### TRECHO DO DOCUMENTO
Evitar o desperdício, ter mais atenção à saúde e se preocupar com o futuro do planeta. Esses são alguns dos motivos que estão transformando a nossa alimentação.
Há mais de cinco anos, quando era voluntária em uma ONG de proteção animal, Isadora Attab passou por um processo de descoberta e transformação.
“Percebi que era bastante hipócrita da minha parte continuar comendo alguns animais enquanto me preocupava com a vida e a saúde de outros. O cachorro não é tão diferente da vaca”, diz ela.
Começava aí, em 2014, sua dieta vegetariana. “Foram três anos sem comer carne para, só depois, começar a transição para o veganismo”, lembra ela.
Hoje, Isadora não come nenhum derivado animal e nem consome outros produtos de tais origens como cosméticos testados em animais e tecidos provenientes deles, como seda, couro e lã, entre outros.
A história de Isadora tem se tornado cada vez mais frequente e representa, hoje, uma fatia significativa da população. De acordo com a pesquisa mais recente do Ibope sobre o tema, de 2018, cerca de 14% dos brasileiros se declaram vegetarianos, o que representa um número absoluto de quase 30 milhões de pessoas – mais gente do que toda a população do Chile ou da Austrália – e um crescimento de 75% em relação às últimas estatísticas, de 2011.
Quando o assunto é veganismo, não existem dados apenas sobre esse estilo de vida, mas, de acordo com a Sociedade Vegetariana Brasileira (SVB), um bom parâmetro seriam os dados comparativos com países em que tais levantamentos já foram feitos.
Nos Estados Unidos, por exemplo, cerca de 50% da população vegetariana se diz também vegana. No Reino Unido, o número cai para 33%. Tomando como comparativo o valor menor para não correr o risco de inflar esse comportamento, de acordo com a SVB, no Brasil, deve haver cerca de 7 milhões de veganos.
“Percebo que o orgânico acaba durando mais e, quando você vai recebendo aos poucos, evita que alguns produtos sejam comprados em larga escala para, depois, acabarem no lixo”

### ENUNCIADO DA TAREFA
Dê seguimento ao texto sobre vegetarianismo e veganismo no Brasil, começando logo depois da última frase apresentada. As linhas que vêm depois formam um material à parte, sem ligação com o texto sobre vegetarianismo e veganismo no Brasil.

### DADOS EM ANÁLISE

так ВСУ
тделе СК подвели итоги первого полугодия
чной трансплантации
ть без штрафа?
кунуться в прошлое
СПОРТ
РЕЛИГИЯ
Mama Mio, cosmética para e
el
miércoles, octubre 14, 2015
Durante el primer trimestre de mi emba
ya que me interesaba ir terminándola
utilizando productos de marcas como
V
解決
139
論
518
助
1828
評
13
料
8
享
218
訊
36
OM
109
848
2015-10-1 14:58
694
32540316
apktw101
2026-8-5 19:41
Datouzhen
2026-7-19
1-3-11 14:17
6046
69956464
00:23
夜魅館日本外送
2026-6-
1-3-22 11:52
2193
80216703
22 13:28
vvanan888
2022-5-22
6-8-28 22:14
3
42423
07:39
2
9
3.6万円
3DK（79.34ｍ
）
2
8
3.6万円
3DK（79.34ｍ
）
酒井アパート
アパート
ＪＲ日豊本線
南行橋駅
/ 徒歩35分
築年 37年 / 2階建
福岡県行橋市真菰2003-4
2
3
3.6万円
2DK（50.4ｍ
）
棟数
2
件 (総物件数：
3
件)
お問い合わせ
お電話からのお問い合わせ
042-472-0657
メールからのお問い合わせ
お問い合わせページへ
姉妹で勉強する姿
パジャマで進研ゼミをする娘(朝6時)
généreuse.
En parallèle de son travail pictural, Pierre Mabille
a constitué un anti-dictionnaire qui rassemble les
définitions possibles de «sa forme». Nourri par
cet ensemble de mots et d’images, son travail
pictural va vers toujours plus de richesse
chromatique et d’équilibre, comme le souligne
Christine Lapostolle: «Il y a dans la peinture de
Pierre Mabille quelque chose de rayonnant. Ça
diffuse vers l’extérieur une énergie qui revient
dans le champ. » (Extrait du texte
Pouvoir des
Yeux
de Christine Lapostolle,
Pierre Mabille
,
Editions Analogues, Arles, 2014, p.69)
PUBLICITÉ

### RESPOSTA DA TAREFA
MUDAM-SE OS TEMPOS
Mas por que tanta gente tem deixado a carne de lado e investido em uma alimentação baseada em vegetais? “Para mim, envolve muito mais coisas do que a comida. É sobre ter autonomia e soberania alimentar, para que as pessoas não precisem depender desse sistema que oprime os bichos”, defende Isadora.
“Entender que, se plantarmos e colhermos, teremos condições muito melhores para nos alimentar e sobreviver. Porque a gente come um monte de coisa que não é comida: microplásticos, produtos processados, etc.
O veganismo em que eu acredito é esse, muito mais do que falar de benefícios para o meu corpo e a minha saúde. Ele é muito mais amplo e muito mais coletivo.” Os benefícios de reduzir – ou retirar – o consumo de carne da alimentação são uma realidade. Isadora lembra que, ao adotar uma dieta vegetariana, sentiu de imediato melhoras em sua digestão, disposição geral e até uma mudança na textura da pele e do cabelo.
“Um dos princípios da dieta vegana é a saudabilidade e a variabilidade dos alimentos. E, assim como qualquer dieta que tenha esses dois conceitos como base, será saudável e terá um impacto direto e muito positivo em nosso corpo”, explica a nutricionista Cláudia Stéfani Marcilio, coordenadora de pesquisa clínica do Centro Internacional de Pesquisa do Hospital Alemão Oswaldo Cruz. A mudança de hábito da população também tem causado uma transformação no cardápio de muitos restaurantes.
O chef Fabio Vieira, que comanda as casas Micaela e Mixto Gastrobar, ambas em São Paulo, fez questão de dar atenção especial a esse assunto na hora de montar seus menus. “No Micaela, a gente sempre consegue adaptar os pratos para vegano e vegetariano. No Mixto, tenho dado muito foco para saladas. Estamos num momento em que se tem discutido muito sobre a questão das carnes. Então tenho feito muitos legumes assados, verduras também. O público pede cada vez mais.” Fabio ainda dá preferência para orgânicos e alimentos não industrializados em sua gastronomia. “Não temos a questão do orgânico em 100% dos pratos, mas eu uso o máximo que posso.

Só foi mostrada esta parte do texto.